It’s hard to pin down a 100% accurate number of multifamily buildings in New York City in foreclosure. Our system of collecting data is far from perfect, and the status of many of these cases can change overnight. That being said, we estimate that about 400 multifamily buildings fell into foreclosure in the two year period between January 1st, 2010 and December 31st, 2011. (The single family number is far greater. We don’t collect data on that, but The Furman Center is an excellent resource for more information.) This unprecedented level of foreclosure has inevitably led to a tiresome backlog at county Supreme Courts, where foreclosure cases in New York State are all held. Right now, it is not unusual for a foreclosure case to drag out for over two years.
As many of our readers know, court-appointed receivers are supposed to collect rents and make repairs during the foreclosure process. You can read more about the problems tenants experience working with building receivers in our earlier post, “Receiver Reality.” Perhaps because receivers are temporary agents or perhaps because even the best receivers have a limited ability to provide lasting repairs, we have never thrown our weight behind an effort to reform the often corrupt receiver appointment process. But between the increase in the number of foreclosures and the subsequent increase in the length of time of the foreclosure process, the universe of buildings with court-appointed receivers has multiplied in size. We know some tenants who have moved into a building and moved out of it, all during the tenure of a receiver, never knowing a “real” owner. And we’re rethinking our decision to set this issue aside.
Currently, receivers are regulated by court rules 22NYCRR Part 36, which governs all judicial appointments, from building receivers to legal guardians to attorneys for incapacitated persons. Part 36 establishes of a list of qualified applicants for each category of appointment, of which receivers are one. It is under judges’ legal authority to establish education and training requirements for appointments, but this power is not exercised in practice. For building receivers, judges typically only consider issues of compensation and reasons for disqualification (conflicts of interest.) You can read more about Part 36 here and here.
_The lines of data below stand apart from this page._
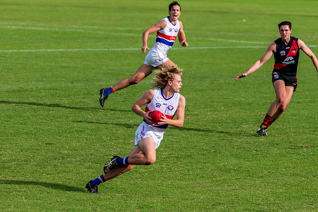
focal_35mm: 366
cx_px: 136
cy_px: 109
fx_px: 3234
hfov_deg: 5.6
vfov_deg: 3.8
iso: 1000
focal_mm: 320
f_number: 5.6
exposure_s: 1/3200
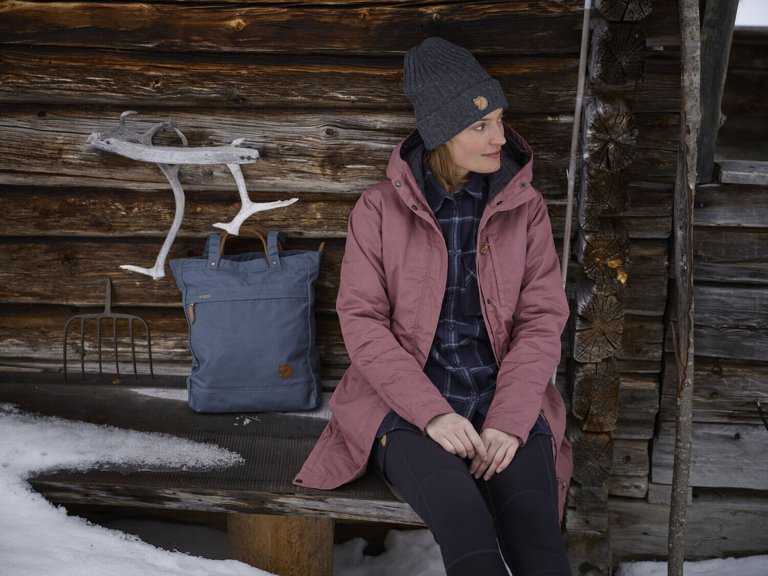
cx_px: 384
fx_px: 1131
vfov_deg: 28.6
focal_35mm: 51
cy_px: 288
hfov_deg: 37.5
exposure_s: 1/400
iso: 125
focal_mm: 64
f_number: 4
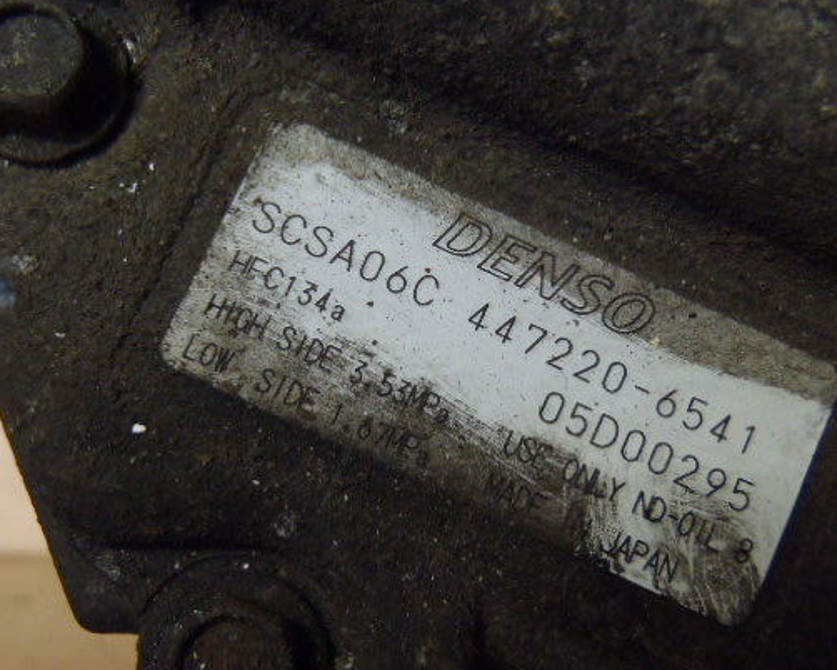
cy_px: 390
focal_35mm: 46
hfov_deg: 40.2
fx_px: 1140
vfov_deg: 32.7
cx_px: 345
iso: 320
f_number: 4.7
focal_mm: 6.64
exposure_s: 1/4
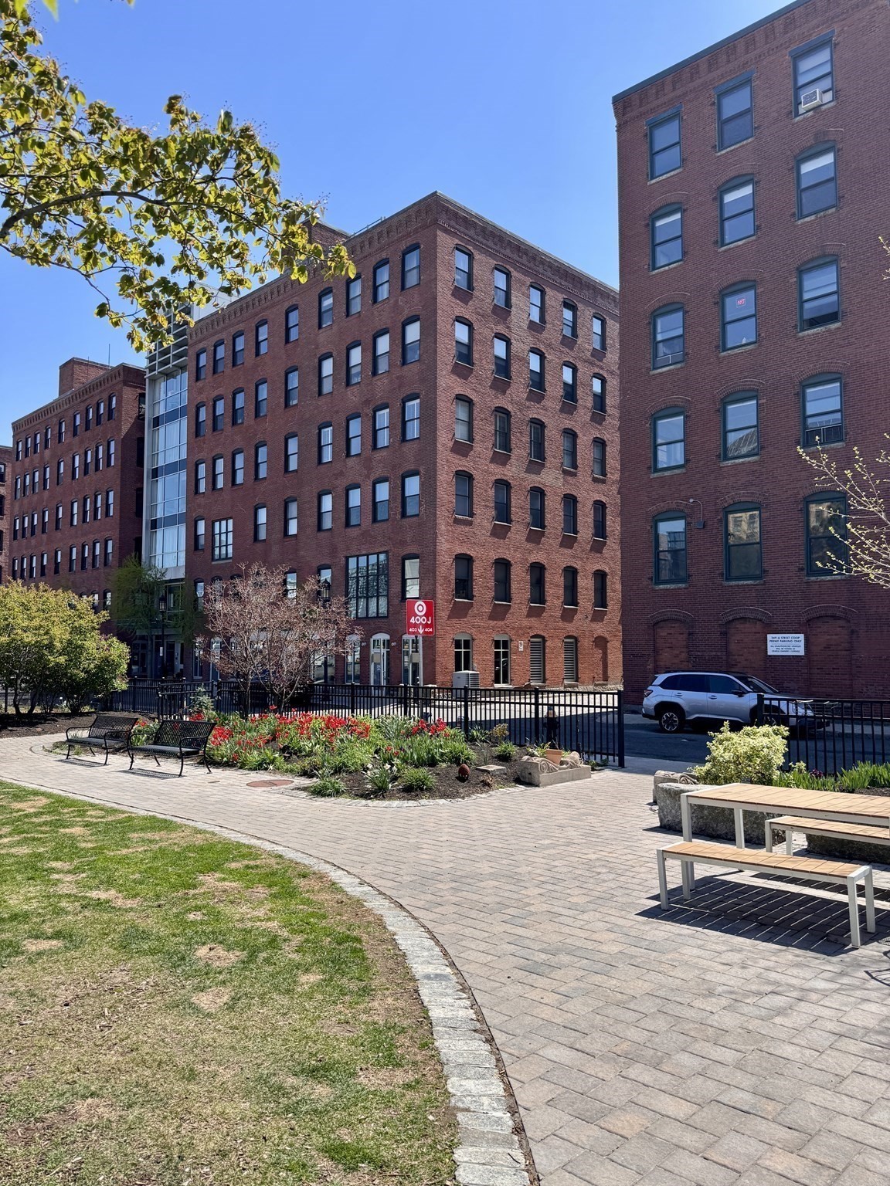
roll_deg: +0.0
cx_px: 445
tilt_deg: +3.9
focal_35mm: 24
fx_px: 823
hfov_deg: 56.8
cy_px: 593
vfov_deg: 71.6
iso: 80
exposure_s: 1/3247
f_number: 1.78
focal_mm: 6.76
We’re currently working with several of our allies to recommend that judges additionally consider potential receivers’ demonstrated level of competence at managing distressed properties as a requirement for qualification. Because they often manage the most troubled buildings in New York City, possibly for several years at a time, it has become essential that receivers have the skills to at least stabilize buildings while working with tenants in respectful ways. One idea involves recommending that receiver qualifications look similar to HPD’s qualifications to become a 7A administrator. Both officers are temporary appointees that ideally have the capability to stabilize extremely distressed housing.
We are working with allies on formulating a way to approach this issue, but we’re still in the early stages of this process. We remain hopeful: it is in the interest of tenants, advocates and lenders that properties be as best maintained as possible throughout the duration of foreclosure. Some banks have indicated to us that they often request specific receivers who they know will be responsible property managers; tenants can attest to the fact that a good receiver can be an improvement on a bad landlord. It’s not often that we’re on the same side of the table as lenders. We’re hoping that this unusual collaboration will be helpful in moving this issue forward.